We give a complete classification of Airy structures for finite-dimensional simple Lie algebras over \({\mathbb {C}}\), and to some extent also over \({\mathbb {R}}\), up to isomorphisms and gauge transformations. The result is that the only algebras of this type which admit any Airy structures are \(\mathfrak {sl}_2\), \(\mathfrak {sp}_4\) and \(\mathfrak {sp}_{10}\). Among these, each admits exactly two non-equivalent Airy structures. Our methods apply directly also to semisimple Lie algebras. In this case it turns out that the number of non-equivalent Airy structures is countably infinite. We have derived a number of interesting properties of these Airy structures and constructed many examples. Techniques used to derive our results may be described, broadly speaking, as an application of representation theory in semiclassical analysis.
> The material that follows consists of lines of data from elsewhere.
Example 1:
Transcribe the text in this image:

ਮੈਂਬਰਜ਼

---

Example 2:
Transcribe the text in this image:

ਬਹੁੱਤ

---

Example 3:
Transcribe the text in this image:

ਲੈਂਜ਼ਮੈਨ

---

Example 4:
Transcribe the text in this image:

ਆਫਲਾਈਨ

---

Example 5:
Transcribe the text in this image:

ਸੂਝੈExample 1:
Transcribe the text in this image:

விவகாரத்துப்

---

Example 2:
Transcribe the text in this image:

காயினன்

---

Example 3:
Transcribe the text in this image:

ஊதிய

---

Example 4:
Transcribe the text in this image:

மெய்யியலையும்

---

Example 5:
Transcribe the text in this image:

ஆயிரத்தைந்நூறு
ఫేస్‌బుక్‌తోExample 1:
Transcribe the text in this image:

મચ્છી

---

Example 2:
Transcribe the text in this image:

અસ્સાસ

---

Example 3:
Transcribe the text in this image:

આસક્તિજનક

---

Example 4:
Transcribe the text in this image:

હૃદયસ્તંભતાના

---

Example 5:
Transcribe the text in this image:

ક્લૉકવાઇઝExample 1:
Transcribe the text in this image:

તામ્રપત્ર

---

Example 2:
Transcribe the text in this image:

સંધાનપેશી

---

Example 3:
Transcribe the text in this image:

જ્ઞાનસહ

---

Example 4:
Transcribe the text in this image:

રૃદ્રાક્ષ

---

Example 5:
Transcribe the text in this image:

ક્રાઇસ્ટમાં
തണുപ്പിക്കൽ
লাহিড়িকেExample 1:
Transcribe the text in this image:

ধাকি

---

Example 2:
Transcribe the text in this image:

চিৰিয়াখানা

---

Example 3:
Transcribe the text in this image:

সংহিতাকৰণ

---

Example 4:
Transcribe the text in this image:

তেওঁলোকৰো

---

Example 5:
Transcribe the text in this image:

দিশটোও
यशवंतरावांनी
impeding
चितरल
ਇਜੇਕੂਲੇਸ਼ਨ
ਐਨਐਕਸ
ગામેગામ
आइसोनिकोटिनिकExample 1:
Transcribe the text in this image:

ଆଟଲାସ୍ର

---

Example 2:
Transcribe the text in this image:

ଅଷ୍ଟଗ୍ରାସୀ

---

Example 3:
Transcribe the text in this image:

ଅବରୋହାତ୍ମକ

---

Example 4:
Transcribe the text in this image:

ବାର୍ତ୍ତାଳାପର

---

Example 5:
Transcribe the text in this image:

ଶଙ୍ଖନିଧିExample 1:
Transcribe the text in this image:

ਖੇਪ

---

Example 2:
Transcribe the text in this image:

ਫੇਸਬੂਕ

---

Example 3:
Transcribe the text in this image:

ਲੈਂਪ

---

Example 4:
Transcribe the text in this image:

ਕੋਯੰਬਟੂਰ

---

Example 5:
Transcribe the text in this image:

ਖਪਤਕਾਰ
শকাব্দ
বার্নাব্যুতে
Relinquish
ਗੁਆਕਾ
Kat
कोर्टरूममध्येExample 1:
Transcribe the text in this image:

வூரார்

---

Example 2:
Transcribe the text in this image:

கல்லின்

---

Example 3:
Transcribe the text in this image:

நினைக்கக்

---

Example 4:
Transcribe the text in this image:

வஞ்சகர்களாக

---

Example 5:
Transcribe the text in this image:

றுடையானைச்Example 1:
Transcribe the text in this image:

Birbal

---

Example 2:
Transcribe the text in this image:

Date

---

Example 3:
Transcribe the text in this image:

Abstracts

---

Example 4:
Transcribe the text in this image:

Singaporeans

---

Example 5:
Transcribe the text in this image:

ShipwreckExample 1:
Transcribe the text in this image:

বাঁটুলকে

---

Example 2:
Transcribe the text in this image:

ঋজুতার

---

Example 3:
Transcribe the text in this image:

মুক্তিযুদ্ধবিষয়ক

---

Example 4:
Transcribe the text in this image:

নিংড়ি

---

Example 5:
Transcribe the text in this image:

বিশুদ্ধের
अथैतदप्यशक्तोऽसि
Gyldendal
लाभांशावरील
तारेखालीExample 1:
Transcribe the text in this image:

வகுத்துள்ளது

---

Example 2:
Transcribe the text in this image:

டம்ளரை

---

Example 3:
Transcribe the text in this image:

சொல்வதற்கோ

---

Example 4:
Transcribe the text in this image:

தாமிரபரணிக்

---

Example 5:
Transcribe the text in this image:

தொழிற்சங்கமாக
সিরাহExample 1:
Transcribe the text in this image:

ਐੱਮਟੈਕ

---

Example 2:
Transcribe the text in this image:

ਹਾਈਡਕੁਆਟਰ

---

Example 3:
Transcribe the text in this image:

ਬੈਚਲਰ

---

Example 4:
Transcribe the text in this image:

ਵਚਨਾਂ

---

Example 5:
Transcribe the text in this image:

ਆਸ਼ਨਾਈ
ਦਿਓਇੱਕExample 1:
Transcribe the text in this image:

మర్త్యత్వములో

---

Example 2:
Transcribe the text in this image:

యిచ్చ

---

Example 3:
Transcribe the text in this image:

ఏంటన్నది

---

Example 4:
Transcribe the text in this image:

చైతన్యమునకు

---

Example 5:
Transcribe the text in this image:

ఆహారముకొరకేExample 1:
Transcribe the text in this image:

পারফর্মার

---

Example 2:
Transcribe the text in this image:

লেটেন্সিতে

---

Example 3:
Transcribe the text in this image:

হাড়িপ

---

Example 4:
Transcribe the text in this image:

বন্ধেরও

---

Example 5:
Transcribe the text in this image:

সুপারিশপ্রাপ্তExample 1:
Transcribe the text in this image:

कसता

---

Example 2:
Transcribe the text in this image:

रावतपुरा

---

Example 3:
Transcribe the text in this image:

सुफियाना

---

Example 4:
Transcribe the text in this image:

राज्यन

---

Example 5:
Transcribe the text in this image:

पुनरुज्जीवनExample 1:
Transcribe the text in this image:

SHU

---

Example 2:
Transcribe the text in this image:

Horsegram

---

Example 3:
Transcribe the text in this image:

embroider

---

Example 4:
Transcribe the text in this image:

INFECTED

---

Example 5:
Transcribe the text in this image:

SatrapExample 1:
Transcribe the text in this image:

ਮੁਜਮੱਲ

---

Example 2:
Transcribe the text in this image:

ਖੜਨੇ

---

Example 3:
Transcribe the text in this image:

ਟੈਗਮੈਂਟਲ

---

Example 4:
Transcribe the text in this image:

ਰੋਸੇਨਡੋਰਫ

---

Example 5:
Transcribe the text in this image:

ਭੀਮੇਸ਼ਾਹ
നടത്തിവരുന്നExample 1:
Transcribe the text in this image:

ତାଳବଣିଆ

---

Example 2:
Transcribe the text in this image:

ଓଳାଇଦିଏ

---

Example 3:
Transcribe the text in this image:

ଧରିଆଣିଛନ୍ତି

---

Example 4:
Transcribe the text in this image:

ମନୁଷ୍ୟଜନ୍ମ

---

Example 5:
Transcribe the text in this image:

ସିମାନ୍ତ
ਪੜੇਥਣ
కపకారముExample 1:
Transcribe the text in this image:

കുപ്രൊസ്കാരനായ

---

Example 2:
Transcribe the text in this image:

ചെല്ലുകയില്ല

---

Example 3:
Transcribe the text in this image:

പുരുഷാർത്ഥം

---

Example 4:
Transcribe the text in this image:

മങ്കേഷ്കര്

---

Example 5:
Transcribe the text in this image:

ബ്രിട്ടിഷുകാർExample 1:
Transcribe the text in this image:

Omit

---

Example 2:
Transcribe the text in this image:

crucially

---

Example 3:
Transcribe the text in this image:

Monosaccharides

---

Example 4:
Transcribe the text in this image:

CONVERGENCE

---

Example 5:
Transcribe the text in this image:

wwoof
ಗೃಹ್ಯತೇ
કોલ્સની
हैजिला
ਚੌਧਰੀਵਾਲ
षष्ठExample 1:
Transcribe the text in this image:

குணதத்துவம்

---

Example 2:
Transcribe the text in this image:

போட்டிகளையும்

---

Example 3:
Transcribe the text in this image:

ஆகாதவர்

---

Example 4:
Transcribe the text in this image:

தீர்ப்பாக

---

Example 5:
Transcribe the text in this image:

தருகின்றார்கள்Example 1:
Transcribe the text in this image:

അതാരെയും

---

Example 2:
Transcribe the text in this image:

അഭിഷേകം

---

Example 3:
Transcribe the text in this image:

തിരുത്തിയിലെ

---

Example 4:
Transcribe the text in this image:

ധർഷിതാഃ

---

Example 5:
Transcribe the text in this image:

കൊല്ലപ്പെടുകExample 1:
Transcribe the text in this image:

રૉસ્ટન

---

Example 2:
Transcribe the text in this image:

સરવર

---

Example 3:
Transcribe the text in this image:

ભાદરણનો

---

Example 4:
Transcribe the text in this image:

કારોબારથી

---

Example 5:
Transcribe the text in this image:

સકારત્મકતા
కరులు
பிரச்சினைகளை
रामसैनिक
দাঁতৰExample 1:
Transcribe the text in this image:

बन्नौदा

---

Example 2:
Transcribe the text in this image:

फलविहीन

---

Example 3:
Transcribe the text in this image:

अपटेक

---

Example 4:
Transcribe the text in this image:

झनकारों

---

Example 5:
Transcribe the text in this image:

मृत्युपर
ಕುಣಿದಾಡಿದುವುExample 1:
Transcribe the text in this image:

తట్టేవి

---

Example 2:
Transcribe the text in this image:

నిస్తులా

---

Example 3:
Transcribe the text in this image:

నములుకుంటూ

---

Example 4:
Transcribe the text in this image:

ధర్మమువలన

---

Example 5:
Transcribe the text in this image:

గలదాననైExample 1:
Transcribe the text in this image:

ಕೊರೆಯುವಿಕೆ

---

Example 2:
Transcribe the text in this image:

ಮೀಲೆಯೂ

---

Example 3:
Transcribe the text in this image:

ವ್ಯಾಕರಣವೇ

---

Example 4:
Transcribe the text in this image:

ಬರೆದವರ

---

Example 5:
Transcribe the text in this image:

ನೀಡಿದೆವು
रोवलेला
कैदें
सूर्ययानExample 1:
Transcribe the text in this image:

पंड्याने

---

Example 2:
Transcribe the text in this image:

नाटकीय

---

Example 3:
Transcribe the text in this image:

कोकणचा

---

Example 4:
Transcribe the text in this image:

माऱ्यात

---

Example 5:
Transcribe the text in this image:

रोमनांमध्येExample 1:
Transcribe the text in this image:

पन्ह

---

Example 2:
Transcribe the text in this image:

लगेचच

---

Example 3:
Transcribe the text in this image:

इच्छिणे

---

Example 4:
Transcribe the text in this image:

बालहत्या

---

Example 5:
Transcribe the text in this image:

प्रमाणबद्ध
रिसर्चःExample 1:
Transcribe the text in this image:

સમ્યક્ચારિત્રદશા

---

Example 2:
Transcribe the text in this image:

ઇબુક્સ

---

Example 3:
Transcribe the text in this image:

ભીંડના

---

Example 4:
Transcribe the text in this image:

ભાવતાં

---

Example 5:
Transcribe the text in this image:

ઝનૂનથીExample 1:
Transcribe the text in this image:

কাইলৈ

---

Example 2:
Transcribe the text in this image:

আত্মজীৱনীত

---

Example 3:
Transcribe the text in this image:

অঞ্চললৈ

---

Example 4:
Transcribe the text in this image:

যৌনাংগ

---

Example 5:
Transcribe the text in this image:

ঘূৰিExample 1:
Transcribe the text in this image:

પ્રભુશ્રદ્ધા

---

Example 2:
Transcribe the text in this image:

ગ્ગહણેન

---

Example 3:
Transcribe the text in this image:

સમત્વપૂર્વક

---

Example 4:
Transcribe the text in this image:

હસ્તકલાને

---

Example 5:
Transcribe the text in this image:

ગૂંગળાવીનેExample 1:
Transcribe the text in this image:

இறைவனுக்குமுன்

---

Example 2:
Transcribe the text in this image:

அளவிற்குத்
我们给出了有限维简单李代数在\({\mathbb {C}}\) 上的艾里结构的完整分类，并且在某种程度上也在\({\mathbb {R}}\) 上，直到同构和量规变换。结果是这种类型的唯一允许任何艾里结构的代数是\(\mathfrak {sl}_2\) , \(\mathfrak {sp}_4\)和\(\mathfrak {sp}_{10}\ ). 其中，每个都承认两个不等价的 Airy 结构。我们的方法也直接适用于半简单李代数。在这种情况下，结果证明非等效艾里结构的数量是可数无限的。我们已经推导出了这些艾里结构的许多有趣的特性，并构建了许多示例。从广义上讲，用于推导出我们的结果的技术可以描述为表示理论在半经典分析中的应用。